# PROBLEM STATEMENT:
Write out the full listing again, exactly as it stands.

# DATA IN THIS EXERCISE:
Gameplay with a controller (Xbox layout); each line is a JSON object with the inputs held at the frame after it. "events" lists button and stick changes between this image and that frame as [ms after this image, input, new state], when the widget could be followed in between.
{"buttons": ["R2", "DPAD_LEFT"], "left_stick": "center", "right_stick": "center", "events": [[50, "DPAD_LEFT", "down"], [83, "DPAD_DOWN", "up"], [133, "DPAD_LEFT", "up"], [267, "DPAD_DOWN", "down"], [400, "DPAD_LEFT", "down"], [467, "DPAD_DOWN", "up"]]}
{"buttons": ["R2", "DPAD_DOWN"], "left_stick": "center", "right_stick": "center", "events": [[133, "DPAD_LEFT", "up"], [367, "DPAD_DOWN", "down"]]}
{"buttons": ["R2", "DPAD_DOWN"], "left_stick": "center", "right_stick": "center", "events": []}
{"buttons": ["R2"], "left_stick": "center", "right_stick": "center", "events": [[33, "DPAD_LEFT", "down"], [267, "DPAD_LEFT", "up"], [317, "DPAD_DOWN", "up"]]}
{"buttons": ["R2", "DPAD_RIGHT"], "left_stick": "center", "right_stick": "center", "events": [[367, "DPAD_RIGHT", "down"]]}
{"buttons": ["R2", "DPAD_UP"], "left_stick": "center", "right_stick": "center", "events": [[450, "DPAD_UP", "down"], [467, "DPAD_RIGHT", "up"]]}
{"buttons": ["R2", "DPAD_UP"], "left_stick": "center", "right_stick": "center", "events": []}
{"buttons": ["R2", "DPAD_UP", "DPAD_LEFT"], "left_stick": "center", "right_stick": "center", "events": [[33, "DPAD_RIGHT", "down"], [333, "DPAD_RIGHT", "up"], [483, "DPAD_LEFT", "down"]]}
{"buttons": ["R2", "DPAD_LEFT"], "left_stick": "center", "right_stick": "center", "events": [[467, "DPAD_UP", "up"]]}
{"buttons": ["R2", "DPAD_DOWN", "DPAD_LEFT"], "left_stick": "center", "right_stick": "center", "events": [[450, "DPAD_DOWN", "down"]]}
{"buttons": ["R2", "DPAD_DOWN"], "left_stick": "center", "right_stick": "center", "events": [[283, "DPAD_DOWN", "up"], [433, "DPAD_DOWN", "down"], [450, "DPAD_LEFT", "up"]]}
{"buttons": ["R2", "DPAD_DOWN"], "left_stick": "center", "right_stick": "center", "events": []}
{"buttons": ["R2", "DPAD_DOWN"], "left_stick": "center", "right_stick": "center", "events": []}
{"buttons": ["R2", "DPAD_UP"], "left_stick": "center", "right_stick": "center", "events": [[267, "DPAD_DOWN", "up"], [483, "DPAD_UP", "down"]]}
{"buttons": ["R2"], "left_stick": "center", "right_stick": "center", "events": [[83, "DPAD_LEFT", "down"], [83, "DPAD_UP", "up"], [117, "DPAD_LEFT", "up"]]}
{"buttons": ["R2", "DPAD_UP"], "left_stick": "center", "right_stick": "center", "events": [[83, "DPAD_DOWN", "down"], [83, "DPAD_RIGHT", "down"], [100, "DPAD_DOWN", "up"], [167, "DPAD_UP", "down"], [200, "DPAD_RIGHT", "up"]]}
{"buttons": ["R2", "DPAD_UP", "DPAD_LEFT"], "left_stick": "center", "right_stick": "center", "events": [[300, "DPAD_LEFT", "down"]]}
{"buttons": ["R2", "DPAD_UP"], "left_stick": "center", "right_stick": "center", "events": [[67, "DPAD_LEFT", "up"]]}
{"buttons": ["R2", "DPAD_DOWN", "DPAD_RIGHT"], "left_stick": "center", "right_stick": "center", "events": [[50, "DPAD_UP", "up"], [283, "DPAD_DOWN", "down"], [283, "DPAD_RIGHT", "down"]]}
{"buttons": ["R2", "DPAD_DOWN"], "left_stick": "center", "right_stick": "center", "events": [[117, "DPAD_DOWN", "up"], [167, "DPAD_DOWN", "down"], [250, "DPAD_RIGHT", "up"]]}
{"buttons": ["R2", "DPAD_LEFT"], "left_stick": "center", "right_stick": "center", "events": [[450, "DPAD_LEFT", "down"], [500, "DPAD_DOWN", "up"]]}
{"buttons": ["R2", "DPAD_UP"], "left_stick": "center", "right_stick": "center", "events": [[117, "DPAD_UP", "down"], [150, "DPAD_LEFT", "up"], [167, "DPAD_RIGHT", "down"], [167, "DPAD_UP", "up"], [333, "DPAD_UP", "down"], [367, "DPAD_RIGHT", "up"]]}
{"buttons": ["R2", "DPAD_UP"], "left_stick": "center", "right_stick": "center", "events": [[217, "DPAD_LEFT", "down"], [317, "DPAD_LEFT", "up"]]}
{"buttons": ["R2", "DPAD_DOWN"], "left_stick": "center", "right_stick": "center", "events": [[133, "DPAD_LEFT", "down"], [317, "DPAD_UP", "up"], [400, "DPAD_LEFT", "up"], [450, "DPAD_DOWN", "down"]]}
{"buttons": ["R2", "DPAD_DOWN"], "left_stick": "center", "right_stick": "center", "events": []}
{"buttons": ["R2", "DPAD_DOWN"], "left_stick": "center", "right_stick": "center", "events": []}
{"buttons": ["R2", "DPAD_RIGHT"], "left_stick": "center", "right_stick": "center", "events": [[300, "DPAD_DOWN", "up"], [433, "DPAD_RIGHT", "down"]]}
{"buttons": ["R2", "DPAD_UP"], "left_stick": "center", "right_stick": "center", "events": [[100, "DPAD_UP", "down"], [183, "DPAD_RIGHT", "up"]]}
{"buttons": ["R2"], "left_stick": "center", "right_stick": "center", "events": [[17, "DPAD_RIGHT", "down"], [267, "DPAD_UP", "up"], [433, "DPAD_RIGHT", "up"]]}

# TASK SOLUTION:
Gameplay with a controller (Xbox layout); each line is a JSON object with the inputs held at the frame after it. "events" lists button and stick changes between this image and that frame as [ms after this image, input, new state], when the widget could be followed in between.
{"buttons": ["R2", "DPAD_LEFT"], "left_stick": "center", "right_stick": "center", "events": [[50, "DPAD_LEFT", "down"], [83, "DPAD_DOWN", "up"], [133, "DPAD_LEFT", "up"], [267, "DPAD_DOWN", "down"], [400, "DPAD_LEFT", "down"], [467, "DPAD_DOWN", "up"]]}
{"buttons": ["R2", "DPAD_DOWN"], "left_stick": "center", "right_stick": "center", "events": [[133, "DPAD_LEFT", "up"], [367, "DPAD_DOWN", "down"]]}
{"buttons": ["R2", "DPAD_DOWN"], "left_stick": "center", "right_stick": "center", "events": []}
{"buttons": ["R2"], "left_stick": "center", "right_stick": "center", "events": [[33, "DPAD_LEFT", "down"], [267, "DPAD_LEFT", "up"], [317, "DPAD_DOWN", "up"]]}
{"buttons": ["R2", "DPAD_RIGHT"], "left_stick": "center", "right_stick": "center", "events": [[367, "DPAD_RIGHT", "down"]]}
{"buttons": ["R2", "DPAD_UP"], "left_stick": "center", "right_stick": "center", "events": [[450, "DPAD_UP", "down"], [467, "DPAD_RIGHT", "up"]]}
{"buttons": ["R2", "DPAD_UP"], "left_stick": "center", "right_stick": "center", "events": []}
{"buttons": ["R2", "DPAD_UP", "DPAD_LEFT"], "left_stick": "center", "right_stick": "center", "events": [[33, "DPAD_RIGHT", "down"], [333, "DPAD_RIGHT", "up"], [483, "DPAD_LEFT", "down"]]}
{"buttons": ["R2", "DPAD_LEFT"], "left_stick": "center", "right_stick": "center", "events": [[467, "DPAD_UP", "up"]]}
{"buttons": ["R2", "DPAD_DOWN", "DPAD_LEFT"], "left_stick": "center", "right_stick": "center", "events": [[450, "DPAD_DOWN", "down"]]}
{"buttons": ["R2", "DPAD_DOWN"], "left_stick": "center", "right_stick": "center", "events": [[283, "DPAD_DOWN", "up"], [433, "DPAD_DOWN", "down"], [450, "DPAD_LEFT", "up"]]}
{"buttons": ["R2", "DPAD_DOWN"], "left_stick": "center", "right_stick": "center", "events": []}
{"buttons": ["R2", "DPAD_DOWN"], "left_stick": "center", "right_stick": "center", "events": []}
{"buttons": ["R2", "DPAD_UP"], "left_stick": "center", "right_stick": "center", "events": [[267, "DPAD_DOWN", "up"], [483, "DPAD_UP", "down"]]}
{"buttons": ["R2"], "left_stick": "center", "right_stick": "center", "events": [[83, "DPAD_LEFT", "down"], [83, "DPAD_UP", "up"], [117, "DPAD_LEFT", "up"]]}
{"buttons": ["R2", "DPAD_UP"], "left_stick": "center", "right_stick": "center", "events": [[83, "DPAD_DOWN", "down"], [83, "DPAD_RIGHT", "down"], [100, "DPAD_DOWN", "up"], [167, "DPAD_UP", "down"], [200, "DPAD_RIGHT", "up"]]}
{"buttons": ["R2", "DPAD_UP", "DPAD_LEFT"], "left_stick": "center", "right_stick": "center", "events": [[300, "DPAD_LEFT", "down"]]}
{"buttons": ["R2", "DPAD_UP"], "left_stick": "center", "right_stick": "center", "events": [[67, "DPAD_LEFT", "up"]]}
{"buttons": ["R2", "DPAD_DOWN", "DPAD_RIGHT"], "left_stick": "center", "right_stick": "center", "events": [[50, "DPAD_UP", "up"], [283, "DPAD_DOWN", "down"], [283, "DPAD_RIGHT", "down"]]}
{"buttons": ["R2", "DPAD_DOWN"], "left_stick": "center", "right_stick": "center", "events": [[117, "DPAD_DOWN", "up"], [167, "DPAD_DOWN", "down"], [250, "DPAD_RIGHT", "up"]]}
{"buttons": ["R2", "DPAD_LEFT"], "left_stick": "center", "right_stick": "center", "events": [[450, "DPAD_LEFT", "down"], [500, "DPAD_DOWN", "up"]]}
{"buttons": ["R2", "DPAD_UP"], "left_stick": "center", "right_stick": "center", "events": [[117, "DPAD_UP", "down"], [150, "DPAD_LEFT", "up"], [167, "DPAD_RIGHT", "down"], [167, "DPAD_UP", "up"], [333, "DPAD_UP", "down"], [367, "DPAD_RIGHT", "up"]]}
{"buttons": ["R2", "DPAD_UP"], "left_stick": "center", "right_stick": "center", "events": [[217, "DPAD_LEFT", "down"], [317, "DPAD_LEFT", "up"]]}
{"buttons": ["R2", "DPAD_DOWN"], "left_stick": "center", "right_stick": "center", "events": [[133, "DPAD_LEFT", "down"], [317, "DPAD_UP", "up"], [400, "DPAD_LEFT", "up"], [450, "DPAD_DOWN", "down"]]}
{"buttons": ["R2", "DPAD_DOWN"], "left_stick": "center", "right_stick": "center", "events": []}
{"buttons": ["R2", "DPAD_DOWN"], "left_stick": "center", "right_stick": "center", "events": []}
{"buttons": ["R2", "DPAD_RIGHT"], "left_stick": "center", "right_stick": "center", "events": [[300, "DPAD_DOWN", "up"], [433, "DPAD_RIGHT", "down"]]}
{"buttons": ["R2", "DPAD_UP"], "left_stick": "center", "right_stick": "center", "events": [[100, "DPAD_UP", "down"], [183, "DPAD_RIGHT", "up"]]}
{"buttons": ["R2"], "left_stick": "center", "right_stick": "center", "events": [[17, "DPAD_RIGHT", "down"], [267, "DPAD_UP", "up"], [433, "DPAD_RIGHT", "up"]]}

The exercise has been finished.